No GEGC do Pré-escolar (p.52): «considerando a importância do período dos zero aos seis anos na construção da identidade de género e na formação do conceito de género, a intervenção educativa deve promover uma atitude de equidade face ao género.».

 

No 3.º ciclo: «as fronteiras antes tão bem demarcadas pelo corpo vivido e, fundamentalmente, pelo projetado (…) estão mais flexíveis, inconstantes e, a qualquer momento, reversíveis» (p. 86) ou «a definição da masculinidade, como na de feminilidade, no e pelo corpo, é um processo social em nada imutável.» (p.87).

2 Linguagem inclusiva/neutra

Com vista à implementação da “ideologia de género”, é proposta a linguagem “inclusiva”, enquanto precedente para a “linguagem neutra”: «o uso do masculino genérico (…) é uma prática de tal modo enraízada e naturalizada que o recurso a alternativas é geralmente recebido com grandes resistências, defendendo-se o modelo da neutralidade linguística.» (GEGC – 2º e 3.º Ciclos); «Neste sentido, defender a utilização de uma terminologia não sexista pode mudar a percepção dos significados atribuídos às mulheres e aos homens.»(GEGC – 2º e 3.º Ciclos).

3 Sexualização precoce das crianças

Considerando que a promoção da “ideologia de género” se faz sempre acompanhar da sexualização precoce das crianças, não faltam alusões a esta última, com objectivos no mínimo impróprios, para crianças de seis a doze anos: «compreender e respeitar a diversidade na sexualidade e orientação sexual»; e dos dez aos doze anos: «identificar os diferentes métodos contraceptivos». (Referencial de Educação para a Saúde, dos 1.º e 2.º Ciclos).

Escandaloso, também, é o exercício prático que se propõe a jovens dos doze aos quinze anos (atente-se a idade!), que visa a discussão dos papéis em matéria de sexualidade (GEGC, p. 146): «Quem manifesta primeiro o desejo de maior intimidade sexual?»; «Se for manifestada, por ambos, a intenção de ter relações sexuais, a quem cabe falar da utilização de métodos contraceptivos e de prevenção de infecções de transmissão sexuais?»; «Que princípios, então, devem pautar o relacionamento afectivo e sexual entre os indivíduos?»

4 Desconstrução da Família

Também não falta evidência da intenção de desconstrução da Família, tal como é concebida nas fundações da sociedade ocidental.

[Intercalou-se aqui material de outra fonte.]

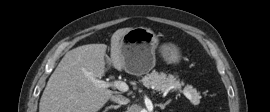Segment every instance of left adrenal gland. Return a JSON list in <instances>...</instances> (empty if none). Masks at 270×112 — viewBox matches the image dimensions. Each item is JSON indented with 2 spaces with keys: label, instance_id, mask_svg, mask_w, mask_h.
Returning a JSON list of instances; mask_svg holds the SVG:
<instances>
[{
  "label": "left adrenal gland",
  "instance_id": "a2214340",
  "mask_svg": "<svg viewBox=\"0 0 270 112\" xmlns=\"http://www.w3.org/2000/svg\"><path fill=\"white\" fill-rule=\"evenodd\" d=\"M171 102V100H168L167 102H165L164 104H159L161 109H165V107Z\"/></svg>",
  "mask_w": 270,
  "mask_h": 112
}]
</instances>
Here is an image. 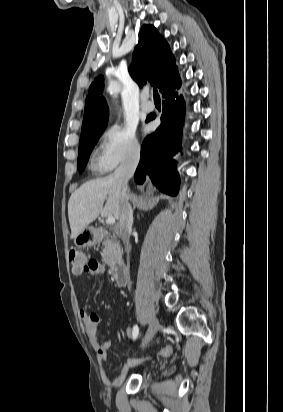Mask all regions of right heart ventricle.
I'll list each match as a JSON object with an SVG mask.
<instances>
[{"label": "right heart ventricle", "mask_w": 283, "mask_h": 412, "mask_svg": "<svg viewBox=\"0 0 283 412\" xmlns=\"http://www.w3.org/2000/svg\"><path fill=\"white\" fill-rule=\"evenodd\" d=\"M94 166H95L97 169H99L97 160H96V164H95Z\"/></svg>", "instance_id": "1"}]
</instances>
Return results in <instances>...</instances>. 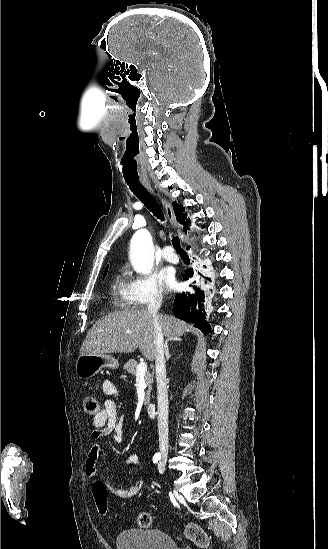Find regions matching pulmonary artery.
<instances>
[{
  "label": "pulmonary artery",
  "instance_id": "pulmonary-artery-1",
  "mask_svg": "<svg viewBox=\"0 0 328 549\" xmlns=\"http://www.w3.org/2000/svg\"><path fill=\"white\" fill-rule=\"evenodd\" d=\"M162 257L167 261V262H170V263H175L177 262L178 258L177 256L174 254L173 250L169 247L165 248L163 251H162Z\"/></svg>",
  "mask_w": 328,
  "mask_h": 549
}]
</instances>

Logo no GEGC do Pré-Escolar (p. 95), consta: «Esta diversidade impõe algumas reflexões: será que tem sentido celebrar o Dia do Pai ou o Dia da Mãe como tradicionalmente se fazia? Como é que se explica às crianças esta diversidade de situações? Como é que as famílias toleram esta diversidade?».

E, no 1.º Ciclo, parece ser inclusivamente promovido o conflito de gerações (GEGC, p. 63): “Este sentimento de receio [em relação à abordagem das questões de género] é enunciado de várias maneiras: «temos que evitar o conflito!»; «Mas isso poderá entrar em conflito com as famílias…»; «Contudo, convém relembrar que há uma dimensão do conflito essencial ao desenvolvimento e à aprendizagem.».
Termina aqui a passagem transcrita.